**Brief**
How many lines in the data below contain the word "local"? Count them and reply with the number alone.

:::::

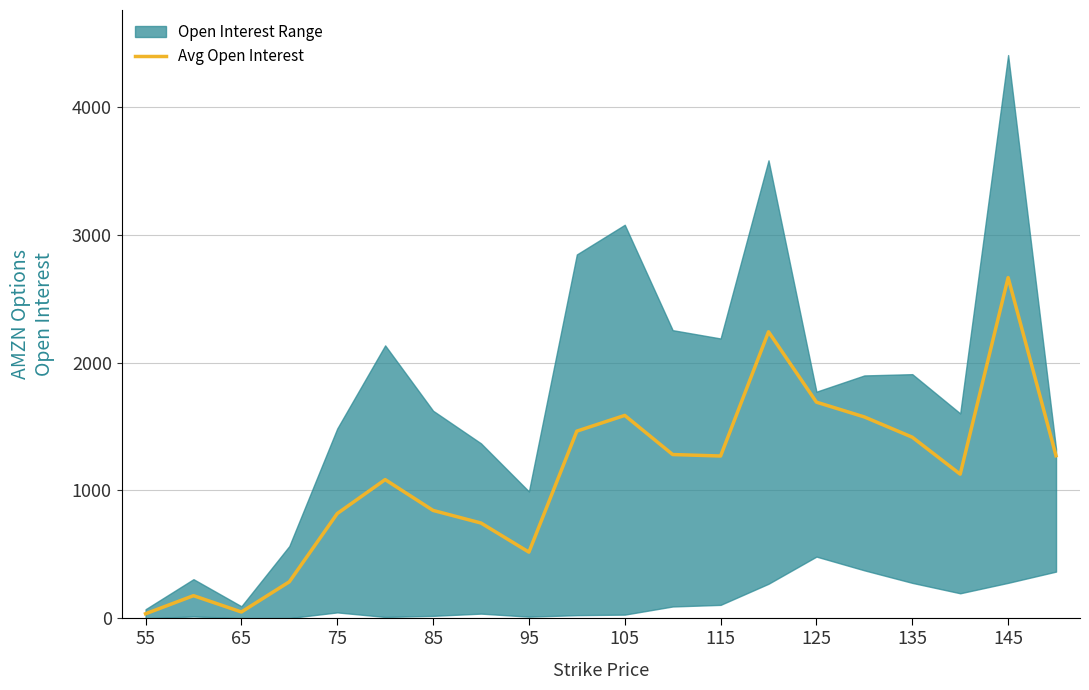

True or false: Avg Open Interest has a value of 579.8 at 115.

False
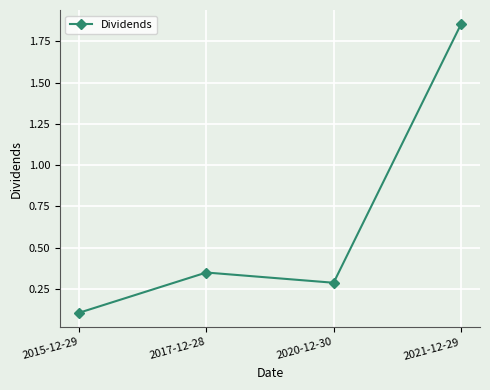

Where is the first local maximum?

2017-12-28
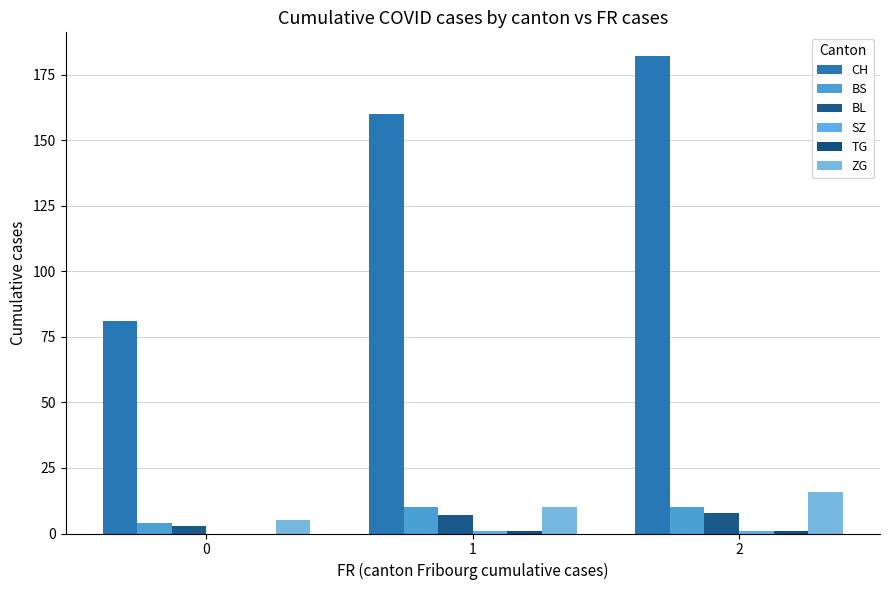

Are the bars grouped side by side (vs. stacked)?

Yes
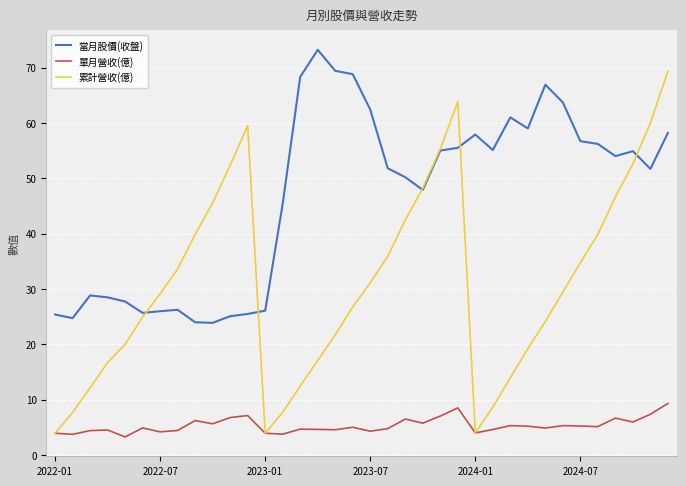

True or false: 單月營收(億) and 當月股價(收盤) intersect in this chart.

False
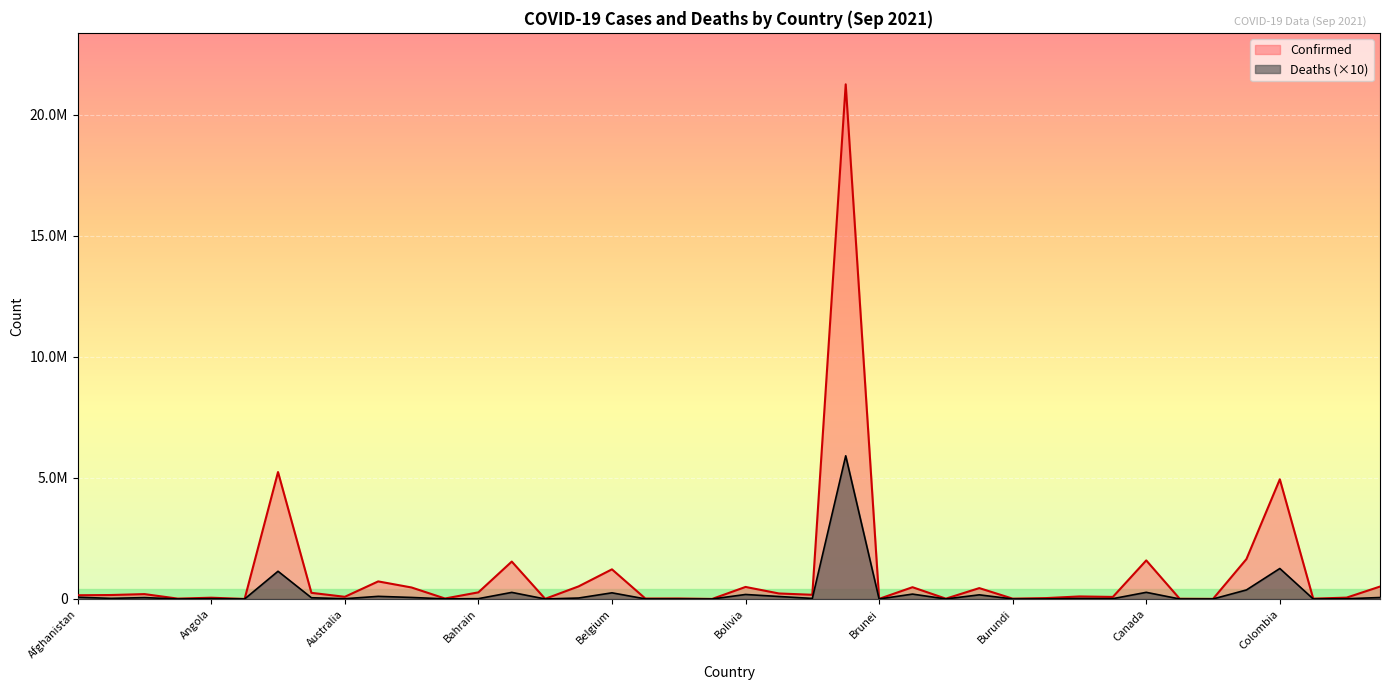

At Azerbaijan, list the series in order from largest to smallest.

Confirmed, Deaths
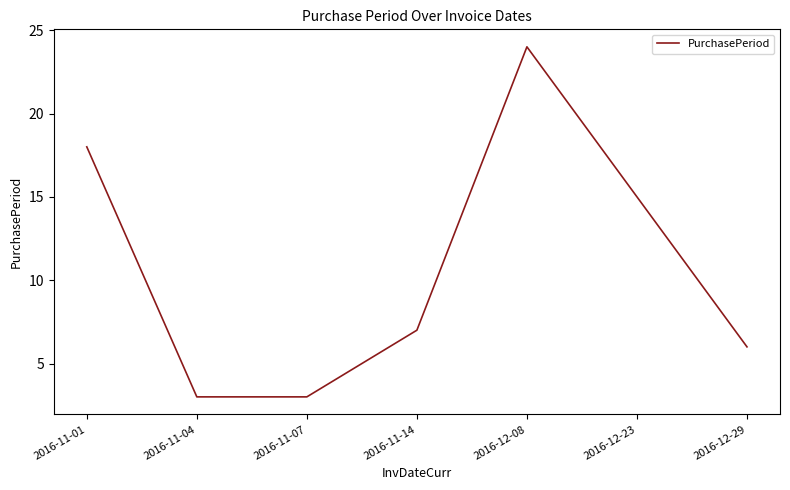

At which category does the data reach its first local peak?

2016-12-08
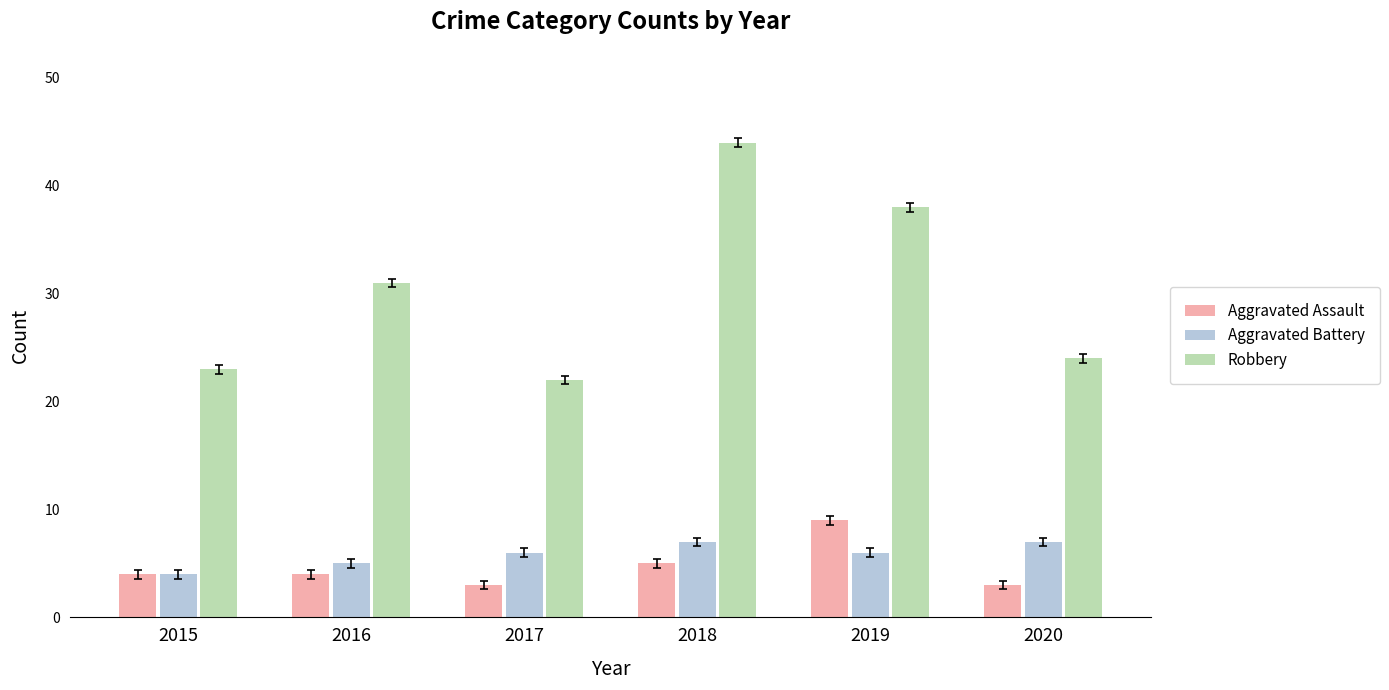

Which series has the largest total across all categories?

Robbery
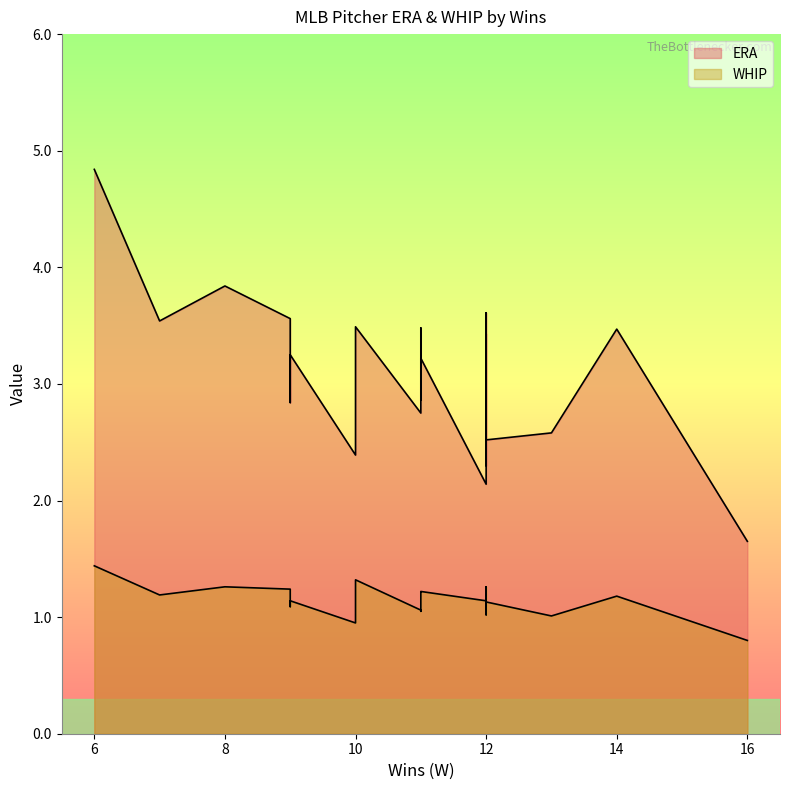

What is the average value of the ERA series?

3.1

:::::

**Answer to this problem**
2